# Something abit different



## indicus (Aug 6, 2006)

For those of you who like skinks; these would have to be one of the craziest critters....these guy's are like few other skinks; they love it soaking wet and cool(a must). Most active early morning; just on and just after dark. Moist rotton logs, moss and fungi are all part of their world. I liken them to little pigs as far as behaviour goes; meaning their always covered in crap, and have a healthy appetite.....your forever mist spraying them and catching all sorts of bugs and grubs. Their quite comical little buggers, watching you through their enclosure; waiting for the next feed.They breed really well, if their enviroments right...live bearing; on average 2-3 young, however they have been known to have more.... :wink:


----------



## jordo (Aug 6, 2006)

Dude, its awesome and the enclosure looks sweet as well. Is it Gnypetoscincus queenslandiae? Didn't know these guys existed in captivity.


----------



## Australis (Aug 6, 2006)

What the?

I had no idea these are being kept in captivity.

Are they like hens teeth?


Matt


----------



## indicus (Aug 6, 2006)

Yes it is mate....yes there are several keepers that have them and breed them.....if you enjoy skinks, their alot of fun.
As for the setup; if i destroy any more of the parents garden for moss, i'm in for it.


----------



## jordo (Aug 6, 2006)

> Yes it is mate....yes there are several keepers that have them and breed them.....if you enjoy skinks, their alot of fun.
> As for the setup; if i destroy any more of the parents garden for moss, i'm in for it.

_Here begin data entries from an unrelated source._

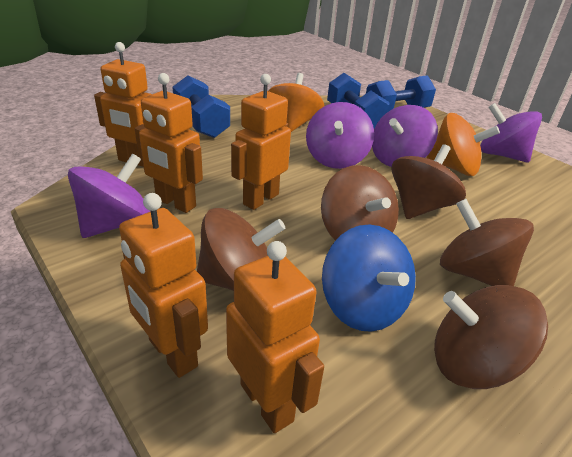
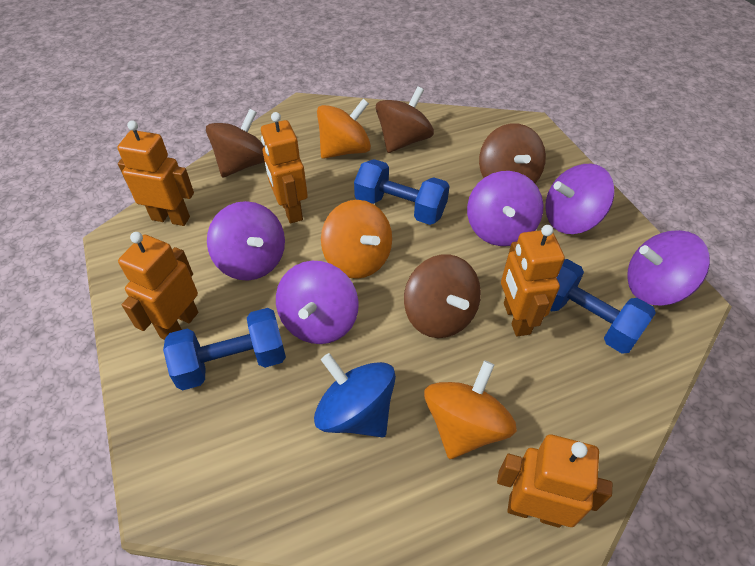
brown spinning top: 5 -> 4
orange spinning top: 2 -> 3
purple spinning top: 4 -> 5

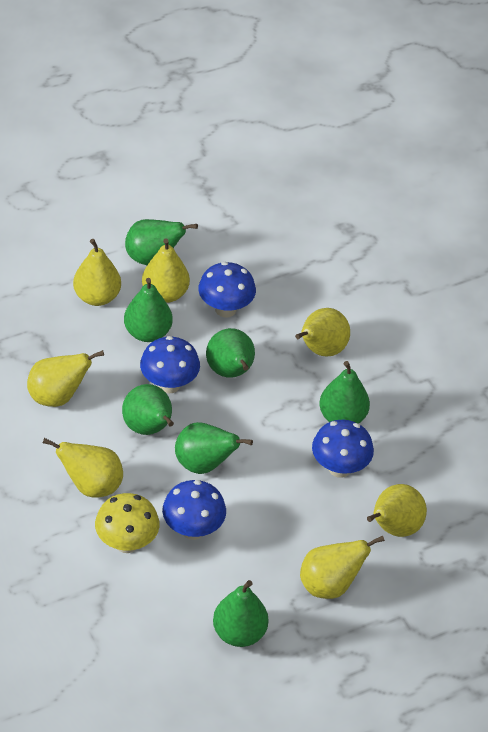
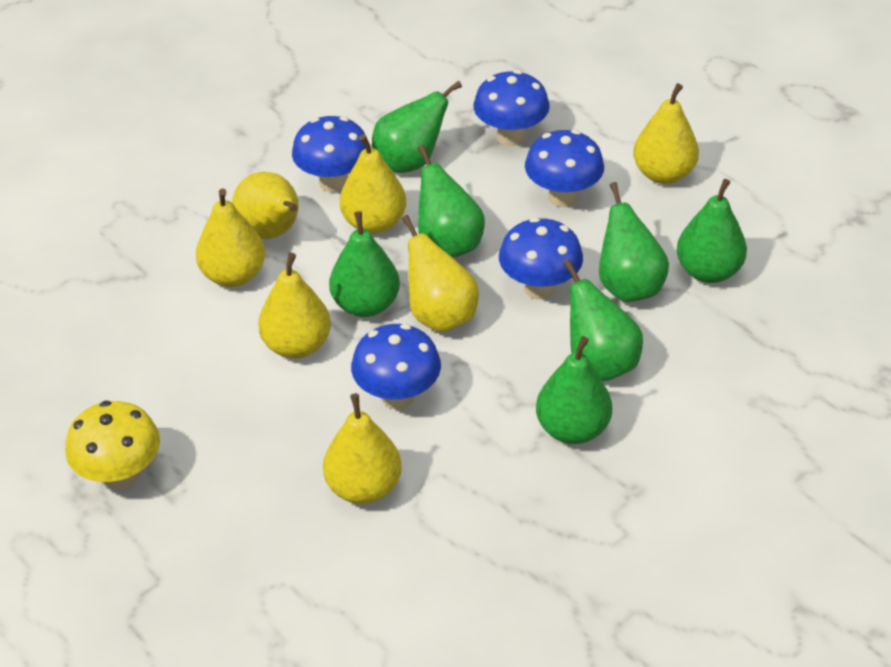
blue mushroom: 4 -> 5

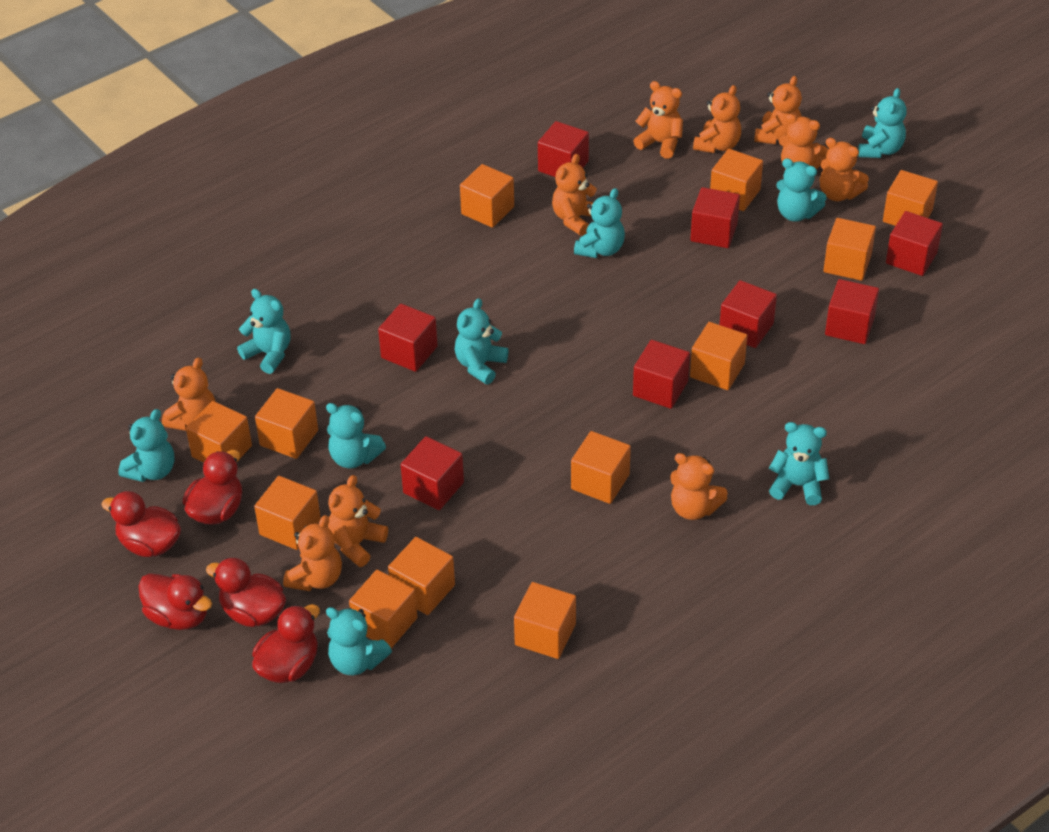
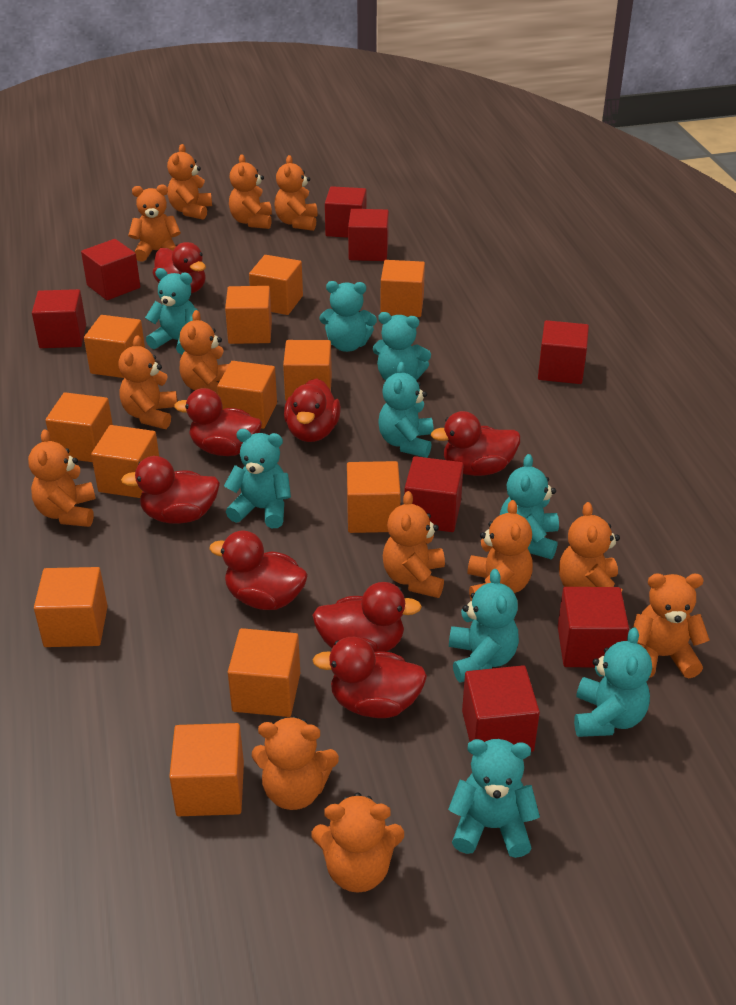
orange teddy bear: 10 -> 13
red duck: 5 -> 8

I love skinks and I love herps that don't need heat, looks like the perfect pet for me :wink:


----------



## Serpant_Lady (Aug 6, 2006)

FAKE MOSS!!! I KNEW IT!!! sorry I posted about it in aa ofst a few days ago... just how to link it.... its in General Herps...


----------



## Serpant_Lady (Aug 6, 2006)

"aa ofst"
I am really not sure what I was trying to say


----------



## Australis (Aug 6, 2006)

:? My problem would be keeping it cool


----------



## indicus (Aug 6, 2006)

Thanks SL; i'll cheak it out....
Yes Matt....if they dry out, it can kill them...in summer i mist spray a few times a day.


----------



## cris (Aug 6, 2006)

Cool critters, they were one of the first lizards i wanted when i was little  
what sort of money do they go for?
are there any visible in the second shot or is that just showing the setup?


----------



## indicus (Aug 6, 2006)

I traded for them Chris....so not sure of prices.
Just the setup shot....i think you had good taste when you were little


----------



## Australis (Aug 6, 2006)

Do you imagine you would be selling any in the near future?

Matt


----------



## indicus (Aug 6, 2006)

Not at this stage Matt, however I'm sure i'll have to part with some sooner or later; they breed like flies.....


----------



## Serpant_Lady (Aug 6, 2006)

They really are the cutest looking things and i'm more of a snake person


----------



## RevDaniel (Aug 7, 2006)

I am always fascinated to see how some lizards are kept and also the enclosures they live in. Definately very nice though.


----------



## Pike01 (Aug 7, 2006)

Awesome lizards indicus


----------



## krusty (Aug 7, 2006)

cool looking skinks and a toop set up you have there.


----------



## indicus (Aug 7, 2006)

Glad you enjoyed them...they are cute little buggers....
cheers all.


----------



## MDPython (Aug 7, 2006)

Great pic!!! looks very comfortable.......
and cute! :mrgreen: 
i would like a baby.....


----------